(Stored data entries)

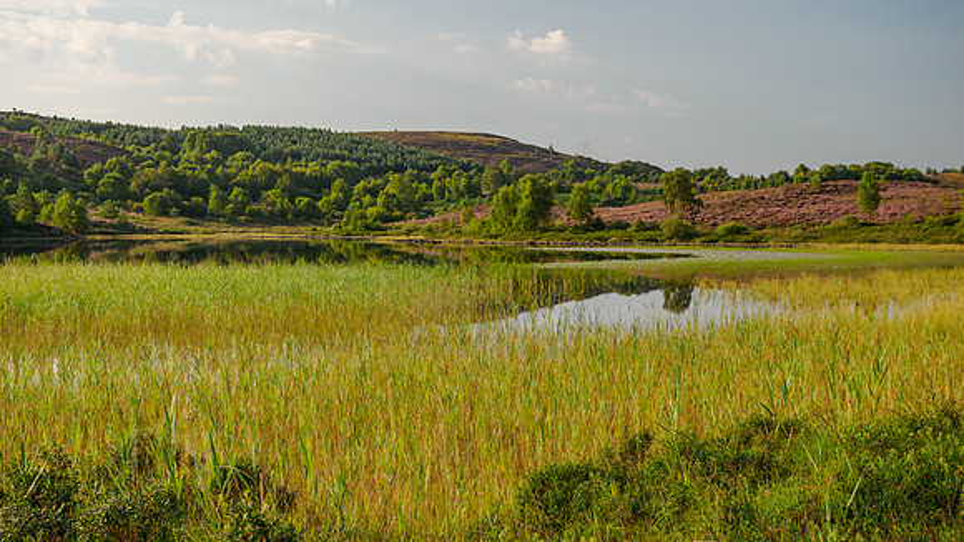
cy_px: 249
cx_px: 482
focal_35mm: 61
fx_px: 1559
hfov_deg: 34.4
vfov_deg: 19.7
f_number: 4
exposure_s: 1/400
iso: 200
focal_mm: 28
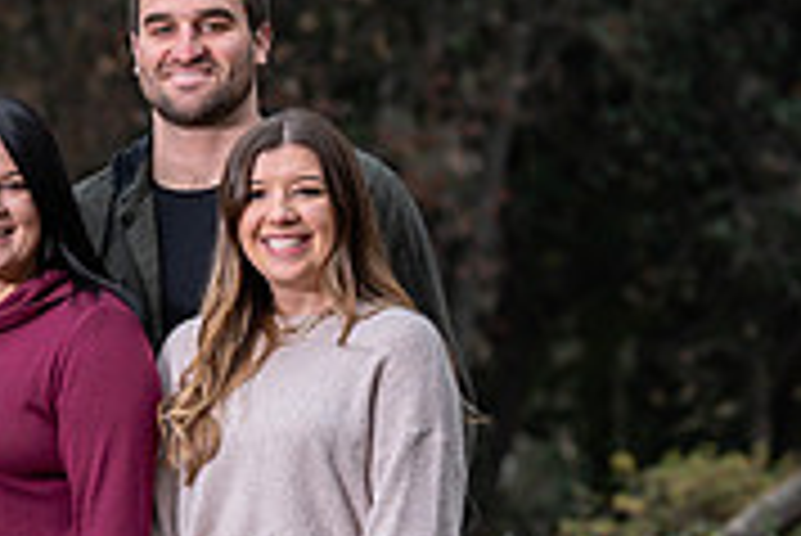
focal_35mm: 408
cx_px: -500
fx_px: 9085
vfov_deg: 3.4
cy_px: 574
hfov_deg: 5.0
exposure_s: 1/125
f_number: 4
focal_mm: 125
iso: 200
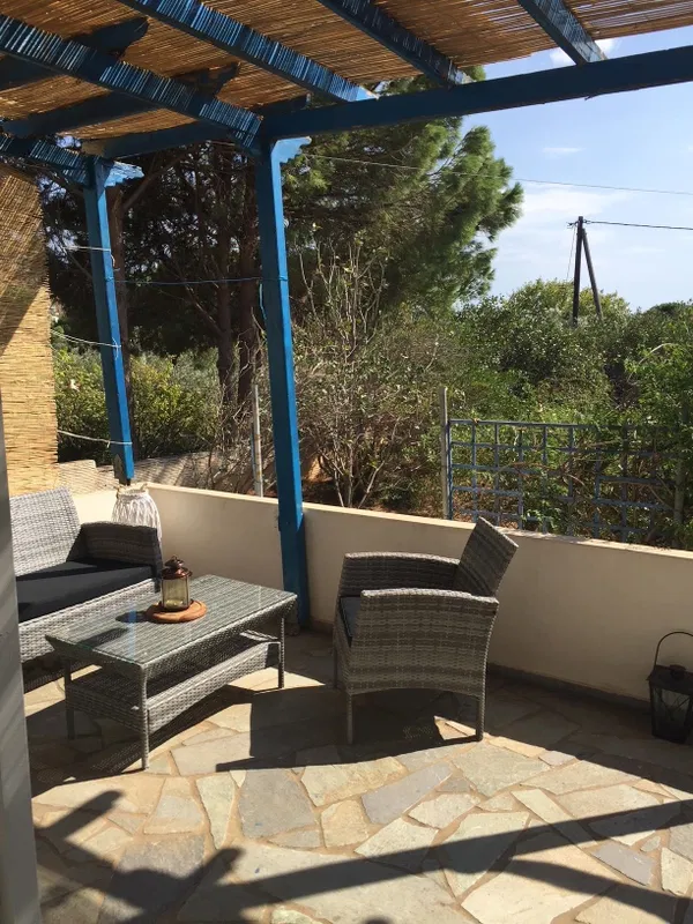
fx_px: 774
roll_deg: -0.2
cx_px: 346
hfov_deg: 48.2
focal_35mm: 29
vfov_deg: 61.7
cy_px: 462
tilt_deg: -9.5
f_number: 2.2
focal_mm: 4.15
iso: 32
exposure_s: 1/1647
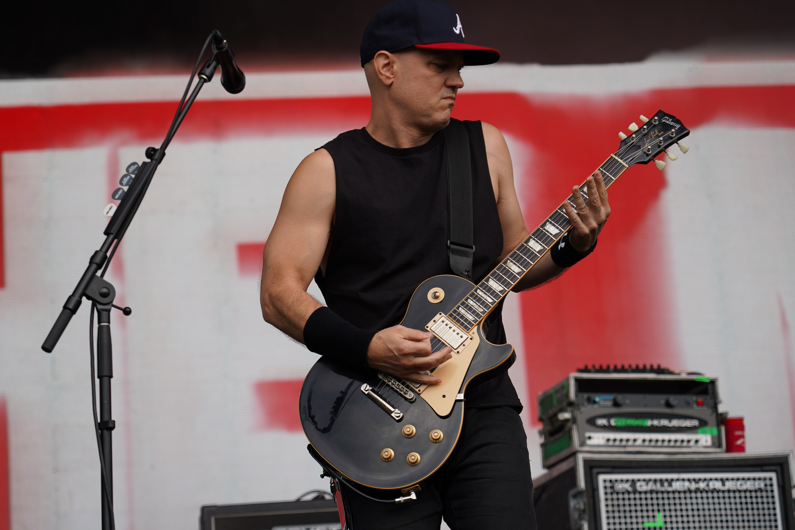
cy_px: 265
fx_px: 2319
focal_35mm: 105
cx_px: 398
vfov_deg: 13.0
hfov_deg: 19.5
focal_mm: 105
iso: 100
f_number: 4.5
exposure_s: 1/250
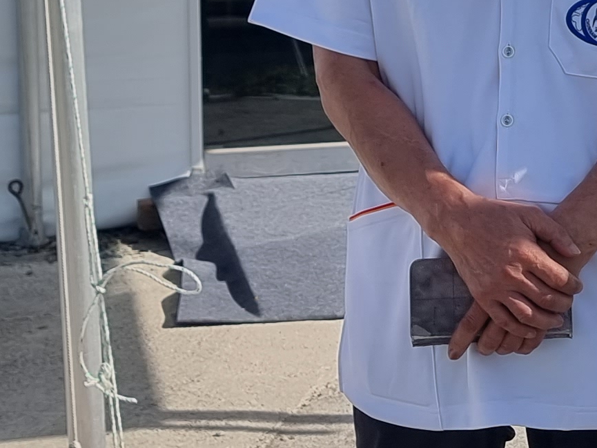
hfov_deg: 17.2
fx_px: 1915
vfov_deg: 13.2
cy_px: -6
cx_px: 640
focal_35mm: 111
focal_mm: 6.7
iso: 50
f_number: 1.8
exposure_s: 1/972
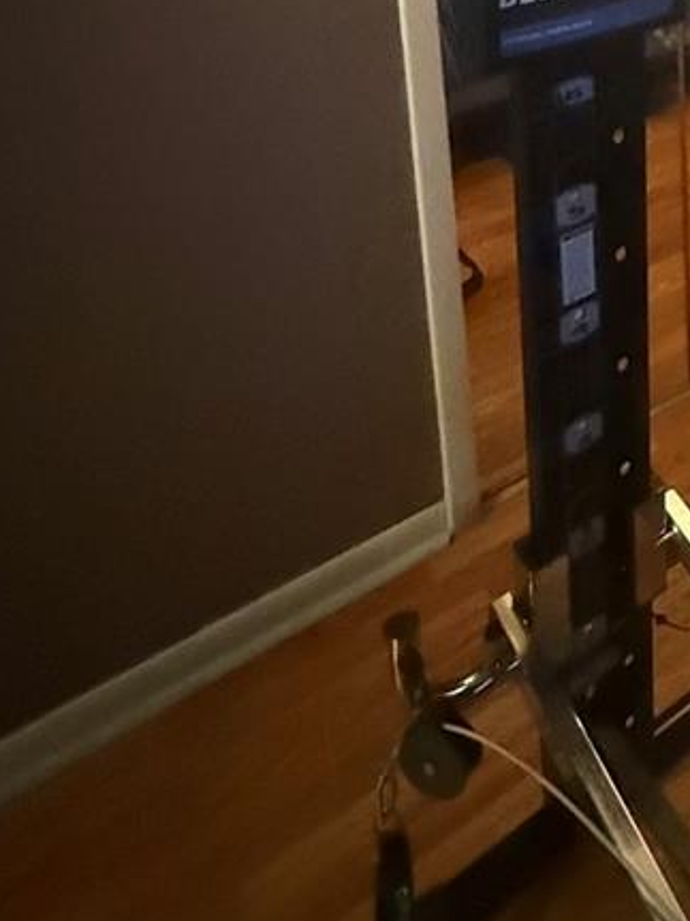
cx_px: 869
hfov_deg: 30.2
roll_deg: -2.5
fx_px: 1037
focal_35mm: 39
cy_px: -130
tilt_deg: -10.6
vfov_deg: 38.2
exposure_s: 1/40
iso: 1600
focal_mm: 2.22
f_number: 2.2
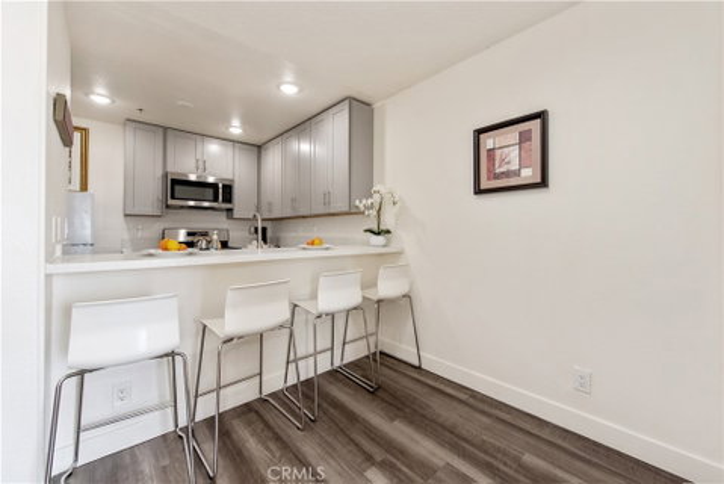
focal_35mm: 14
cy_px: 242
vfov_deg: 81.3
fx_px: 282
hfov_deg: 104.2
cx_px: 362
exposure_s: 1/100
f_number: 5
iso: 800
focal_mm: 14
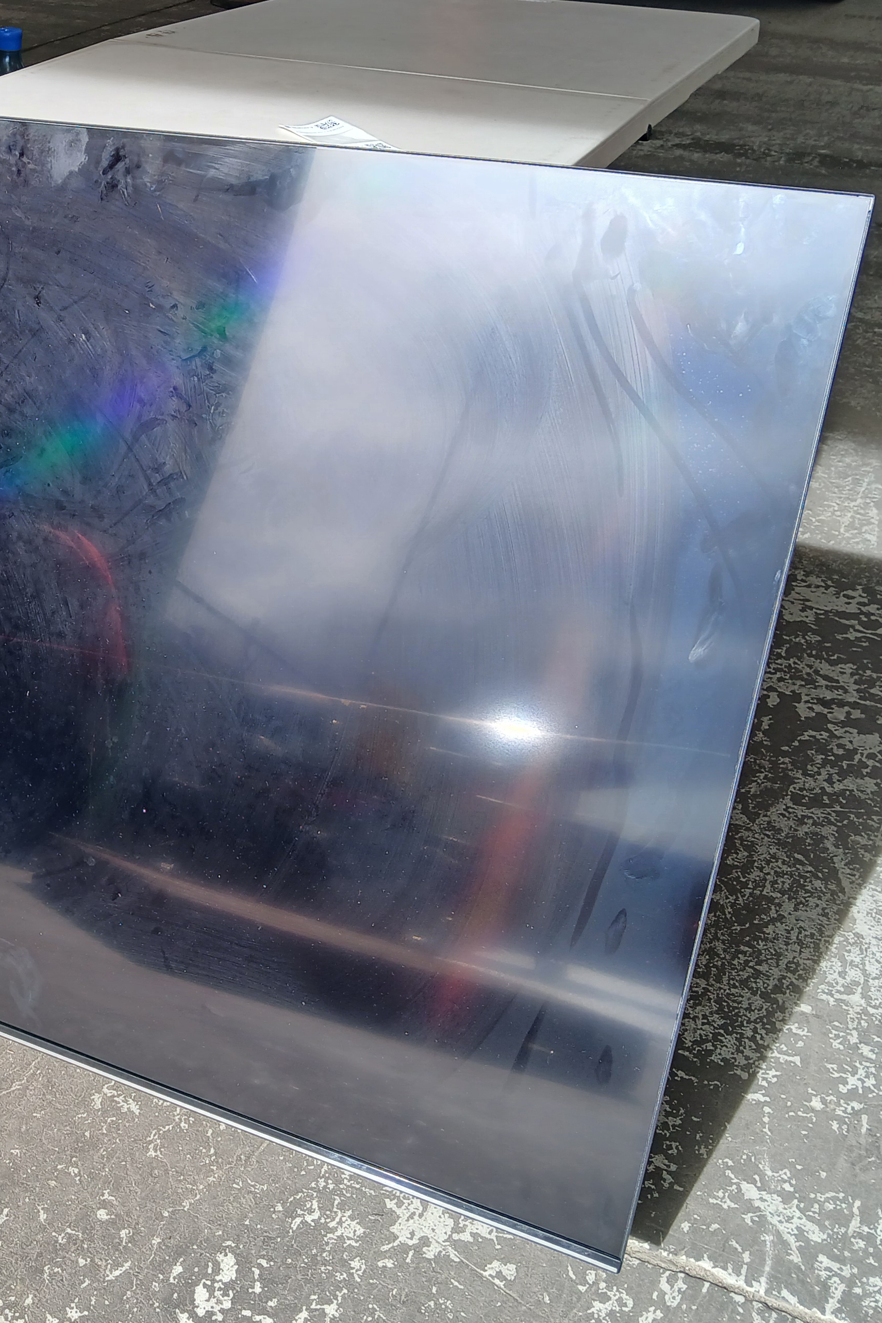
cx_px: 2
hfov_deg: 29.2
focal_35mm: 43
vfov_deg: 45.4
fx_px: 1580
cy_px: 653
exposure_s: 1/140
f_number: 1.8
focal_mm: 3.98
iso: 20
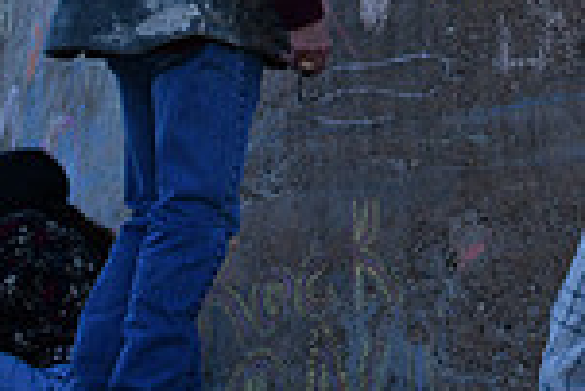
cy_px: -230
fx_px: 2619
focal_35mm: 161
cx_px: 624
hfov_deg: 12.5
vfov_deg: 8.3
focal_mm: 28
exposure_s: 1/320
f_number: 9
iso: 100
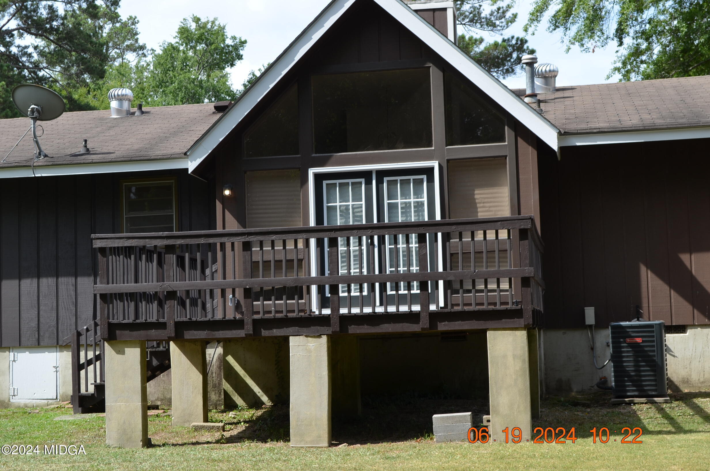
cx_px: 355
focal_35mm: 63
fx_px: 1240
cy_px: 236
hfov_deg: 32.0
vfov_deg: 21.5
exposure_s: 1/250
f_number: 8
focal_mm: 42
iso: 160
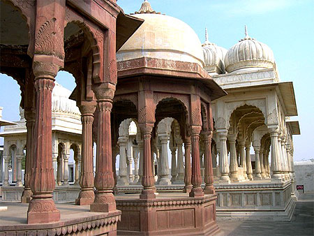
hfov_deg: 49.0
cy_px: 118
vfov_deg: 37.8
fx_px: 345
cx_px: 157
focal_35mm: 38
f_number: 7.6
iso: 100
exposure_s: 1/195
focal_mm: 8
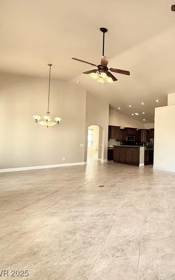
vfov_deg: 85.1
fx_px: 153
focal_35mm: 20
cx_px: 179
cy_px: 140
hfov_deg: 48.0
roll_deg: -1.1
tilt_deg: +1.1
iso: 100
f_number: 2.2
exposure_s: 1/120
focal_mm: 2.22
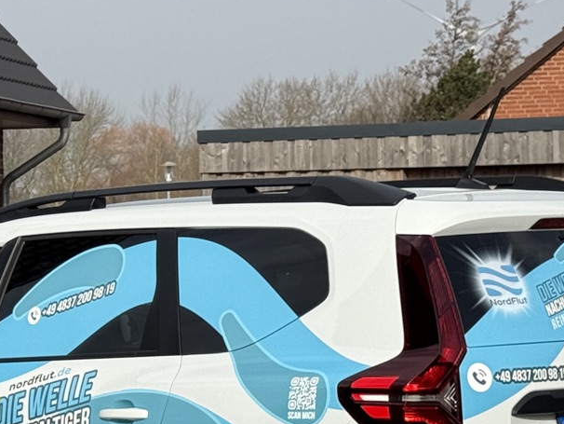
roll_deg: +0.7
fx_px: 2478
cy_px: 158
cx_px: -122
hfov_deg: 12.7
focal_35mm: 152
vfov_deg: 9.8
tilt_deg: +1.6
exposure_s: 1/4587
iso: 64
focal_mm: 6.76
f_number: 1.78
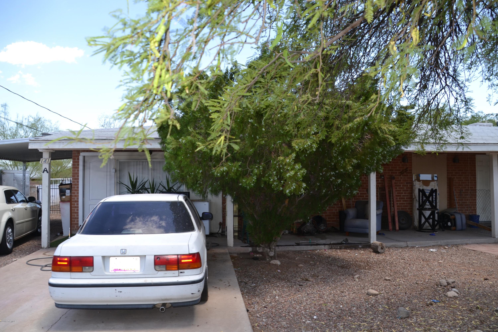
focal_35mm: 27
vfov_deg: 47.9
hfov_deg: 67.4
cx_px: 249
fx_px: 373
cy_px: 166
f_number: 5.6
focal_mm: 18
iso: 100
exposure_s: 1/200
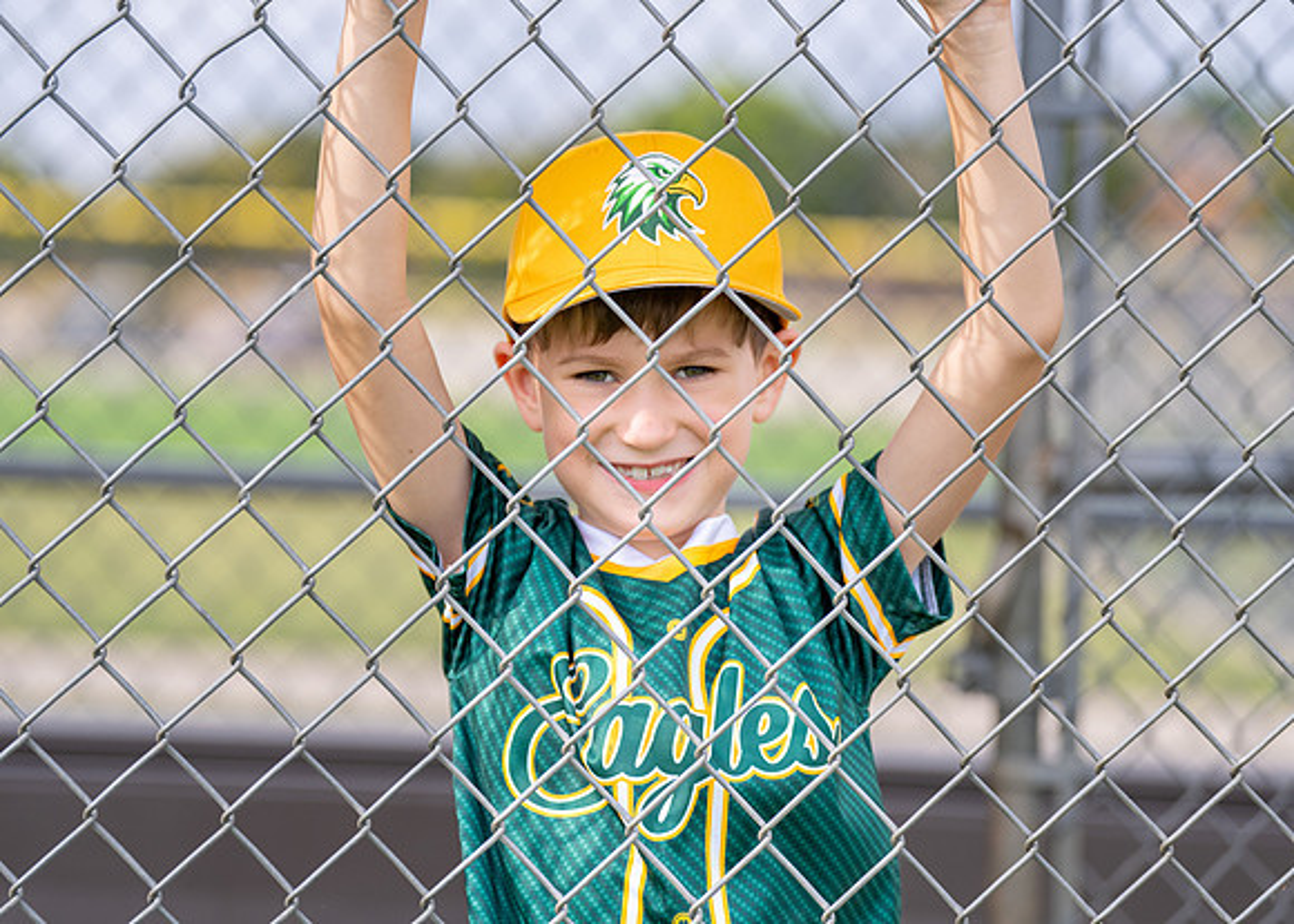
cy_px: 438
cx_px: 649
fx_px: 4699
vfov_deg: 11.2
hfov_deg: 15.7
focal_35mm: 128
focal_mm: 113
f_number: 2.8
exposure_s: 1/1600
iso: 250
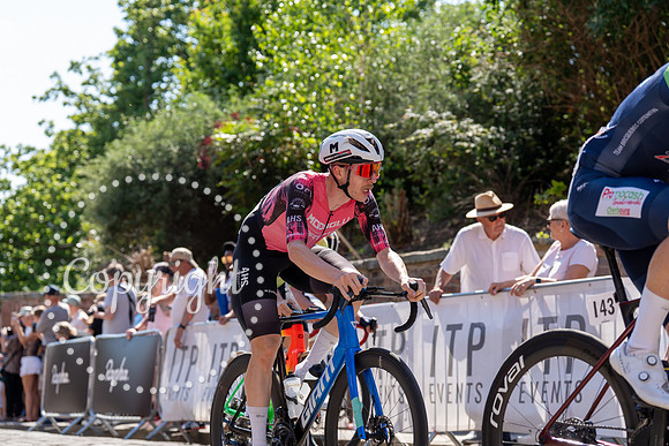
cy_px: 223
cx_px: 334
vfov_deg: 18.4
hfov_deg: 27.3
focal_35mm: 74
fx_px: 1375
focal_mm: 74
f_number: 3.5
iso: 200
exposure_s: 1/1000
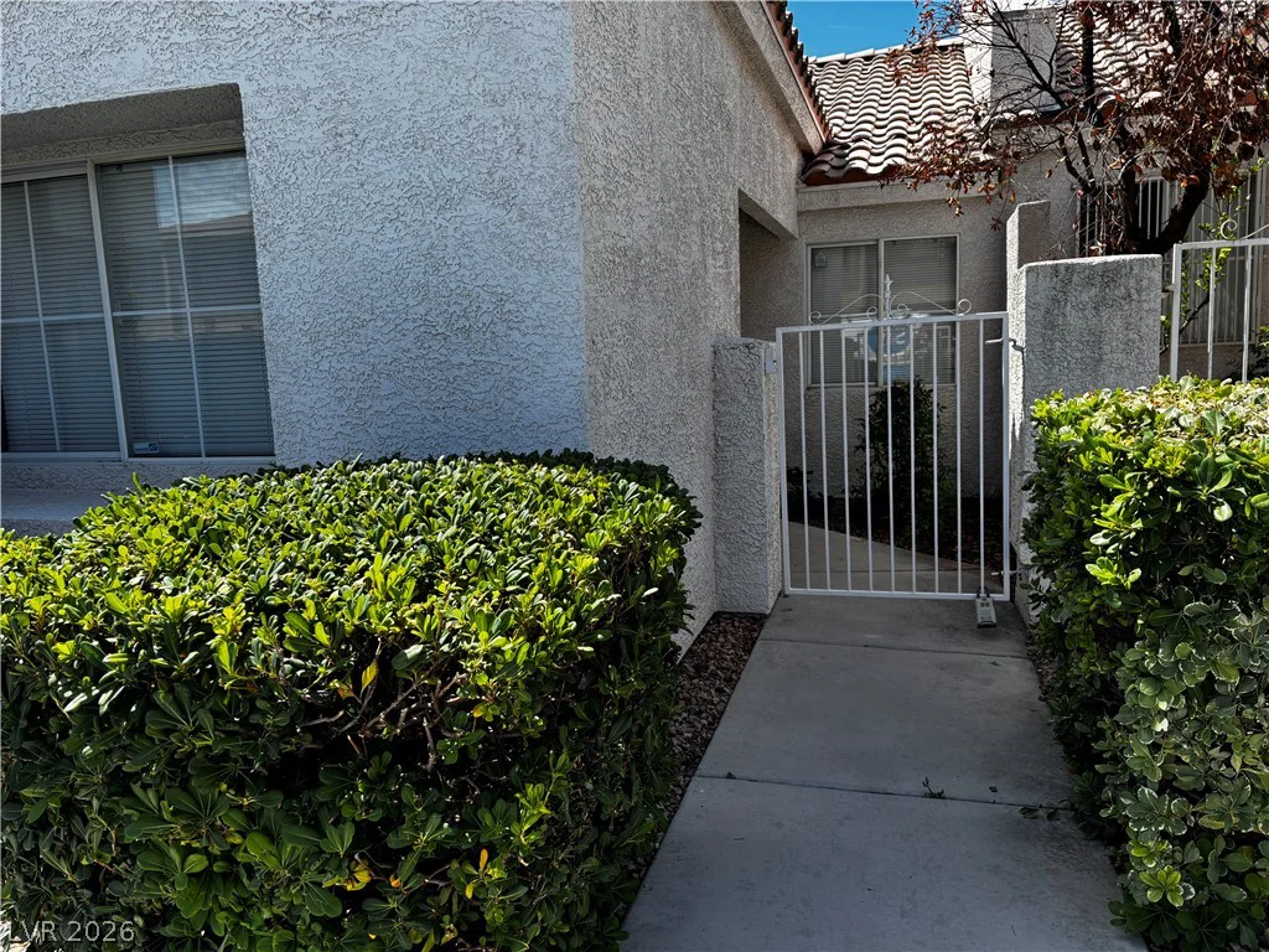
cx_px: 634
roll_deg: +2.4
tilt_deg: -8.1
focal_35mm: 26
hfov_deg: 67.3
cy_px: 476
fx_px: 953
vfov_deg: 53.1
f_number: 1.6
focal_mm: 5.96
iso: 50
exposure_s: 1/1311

▶ [Task instructions]:
Give back exactly the lines running from the one that contains "hfov_deg: 12.7" to the end of the records, including both of those lines and excluding every picture.

▶ [Completed exercise]:
hfov_deg: 12.7
focal_35mm: 152
vfov_deg: 9.8
tilt_deg: +1.6
exposure_s: 1/4587
iso: 64
focal_mm: 6.76
f_number: 1.78
focal_35mm: 27
vfov_deg: 47.9
hfov_deg: 67.4
cx_px: 249
fx_px: 373
cy_px: 166
f_number: 5.6
focal_mm: 18
iso: 100
exposure_s: 1/200
cy_px: 438
cx_px: 649
fx_px: 4699
vfov_deg: 11.2
hfov_deg: 15.7
focal_35mm: 128
focal_mm: 113
f_number: 2.8
exposure_s: 1/1600
iso: 250
cy_px: 223
cx_px: 334
vfov_deg: 18.4
hfov_deg: 27.3
focal_35mm: 74
fx_px: 1375
focal_mm: 74
f_number: 3.5
iso: 200
exposure_s: 1/1000
cx_px: 634
roll_deg: +2.4
tilt_deg: -8.1
focal_35mm: 26
hfov_deg: 67.3
cy_px: 476
fx_px: 953
vfov_deg: 53.1
f_number: 1.6
focal_mm: 5.96
iso: 50
exposure_s: 1/1311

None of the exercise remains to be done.